Отец определяет место будущей службы сына, он же заключает брачные союзы своих детей.
Наконец и, может быть, в этом самое главное, мужчина остается монопольным посредником в межпоколенной коммуникации: воспитатель (жрец, учитель, мастер-наставник) – это прежде всего он. Женщина-коммуникатор появляется лишь в позапрошлом веке.

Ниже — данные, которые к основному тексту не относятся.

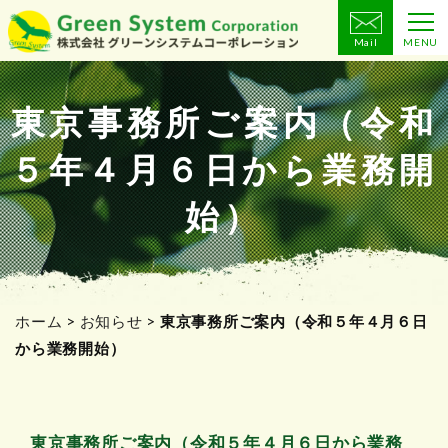
Mail
MENU
コ
ン
テ
東京事務所ご案内（令和
ン
５年４月６日から業務開
ツ
へ
始）
ス
キ
ッ
プ
ホーム
>
お知らせ
>
東京事務所ご案内（令和５年４月６日
から業務開始）
東京事務所ご案内（令和５年４月６日から業務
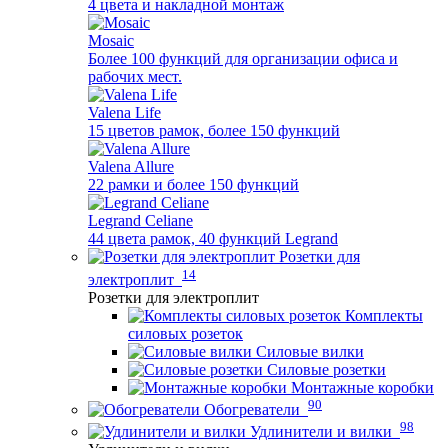
4 цвета и накладной монтаж
Mosaic
Более 100 функций для организации офиса и
рабочих мест.
Valena Life
15 цветов рамок, более 150 функций
Valena Allure
22 рамки и более 150 функций
Legrand Celiane
44 цвета рамок, 40 функций Legrand
Розетки для
14
электроплит
Розетки для электроплит
Комплекты
силовых розеток
Силовые вилки
Силовые розетки
Монтажные коробки
90
Обогреватели
98
Удлинители и вилки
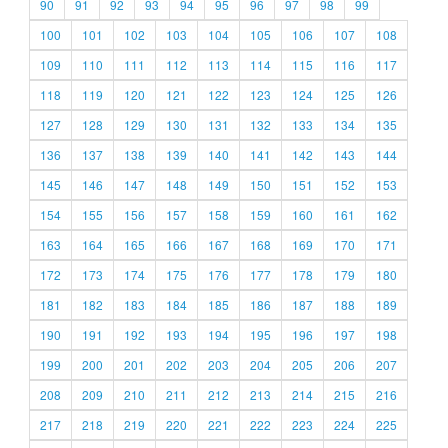
90
91
92
93
94
95
96
97
98
99
100
101
102
103
104
105
106
107
108
109
110
111
112
113
114
115
116
117
118
119
120
121
122
123
124
125
126
127
128
129
130
131
132
133
134
135
136
137
138
139
140
141
142
143
144
145
146
147
148
149
150
151
152
153
154
155
156
157
158
159
160
161
162
163
164
165
166
167
168
169
170
171
172
173
174
175
176
177
178
179
180
181
182
183
184
185
186
187
188
189
190
191
192
193
194
195
196
197
198
199
200
201
202
203
204
205
206
207
208
209
210
211
212
213
214
215
216
217
218
219
220
221
222
223
224
225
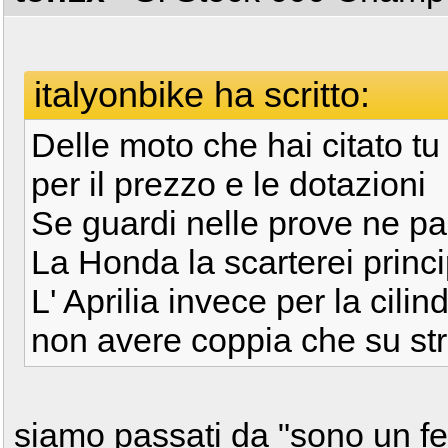
italyonbike ha scritto:
Delle moto che hai citato tu
per il prezzo e le dotazioni
Se guardi nelle prove ne p
La Honda la scarterei princ
L' Aprilia invece per la cilin
non avere coppia che su st
siamo passati da "sono un fe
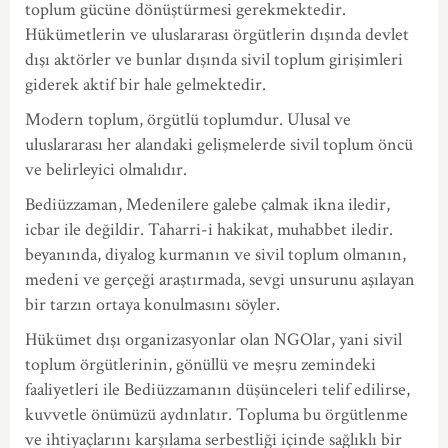
toplum gücüne dönüştürmesi gerekmektedir.
Hükümetlerin ve uluslararası örgütlerin dışında devlet
dışı aktörler ve bunlar dışında sivil toplum girişimleri
giderek aktif bir hale gelmektedir.
Modern toplum, örgütlü toplumdur. Ulusal ve
uluslararası her alandaki gelişmelerde sivil toplum öncü
ve belirleyici olmalıdır.
Bediüzzaman, Medenilere galebe çalmak ikna iledir,
icbar ile değildir. Taharri-i hakikat, muhabbet iledir.
beyanında, diyalog kurmanın ve sivil toplum olmanın,
medeni ve gerçeği araştırmada, sevgi unsurunu aşılayan
bir tarzın ortaya konulmasını söyler.
Hükümet dışı organizasyonlar olan NGOlar, yani sivil
toplum örgütlerinin, gönüllü ve meşru zemindeki
faaliyetleri ile Bediüzzamanın düşünceleri telif edilirse,
kuvvetle önümüzü aydınlatır. Topluma bu örgütlenme
ve ihtiyaçlarını karşılama serbestliği içinde sağlıklı bir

И разумеется, он продолжает оставаться творцом культуры. Но что касается последней, то здесь ключевой фигурой становится уже не отец, но сын. Выше уже было замечено, что в конечном счете все «родом» из семьи, но (в социальном плане) далеко не каждый из той, глава которой – родной отец. На этих вытесненных из отчего дома людях обрывается традиция рода, и заветная мечта каждого из них состоит в том, чтобы стать начальником своего. Меж тем глава рода – по-прежнему демиург, а значит, свершение подвигов во имя переустройства социального окружения по мерке собственного идеала единственный путь к ее осуществлению. Словом, потребность в творчестве, в переустройстве того мира, в который выбросили его родные, у него развита гораздо острее, чем у тех, кому этот мир достается по закону.
6.6.2. Культура бастардов
При всем том, что сказано нами о женщине Средневековья и о служении ей мужчины, их отношения остаются решительно непохожими на те, которые привычны современности: «…Средневековье не ведало того, что называется любовью у нас. <…> Слову любовь (amor) даже придавался уничижительный смысл: оно означало пожирающую дикую страсть. Чаще употребляли понятие caritas, <…> лишенное оттенка сексуальности. <…> Сказанное не означает, что мужчины и женщины Средневековья не ведали порывов сердца и телесных ласк, что им были чужды плотские наслаждения и привязанность к любимому человеку. <…> средневековые песни и фаблио, скульптуры и миниатюры изобилуют непристойными сценами, шокирующими позами и разнузданным сплетением тел»[446].